* _GIVEN RECORDS_:
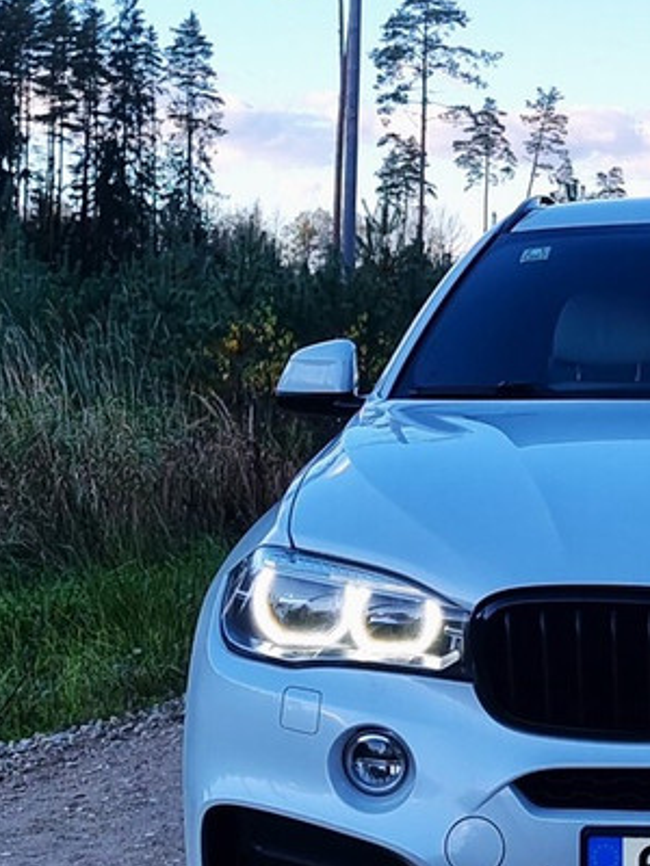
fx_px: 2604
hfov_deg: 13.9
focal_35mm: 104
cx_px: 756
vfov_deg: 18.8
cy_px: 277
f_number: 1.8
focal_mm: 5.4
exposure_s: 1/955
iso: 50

--

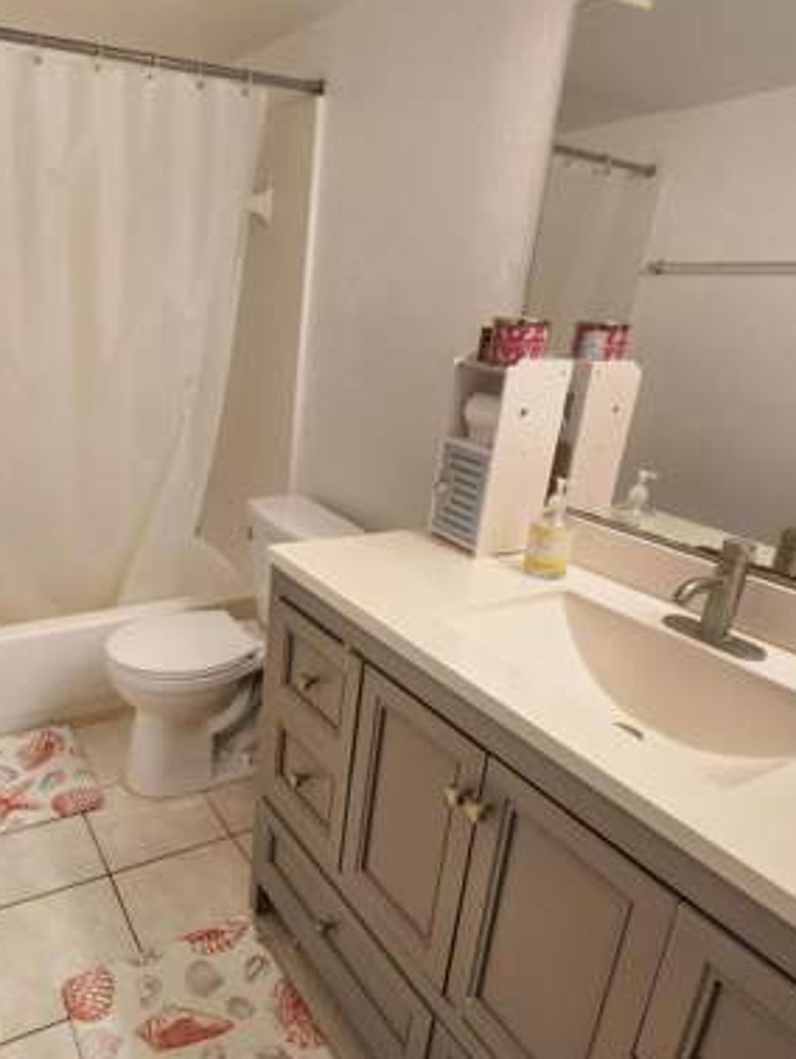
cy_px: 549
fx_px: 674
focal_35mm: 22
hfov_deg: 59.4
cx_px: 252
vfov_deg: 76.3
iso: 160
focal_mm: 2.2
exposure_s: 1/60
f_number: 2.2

* _EXERCISE DETAILS_:
Reproduce exactly the section above that begins at the line containing "focal_35mm: 22" and ends at the line containing "f_number: 2.2", leaving out all other lines.

* _WORKED SOLUTION_:
focal_35mm: 22
hfov_deg: 59.4
cx_px: 252
vfov_deg: 76.3
iso: 160
focal_mm: 2.2
exposure_s: 1/60
f_number: 2.2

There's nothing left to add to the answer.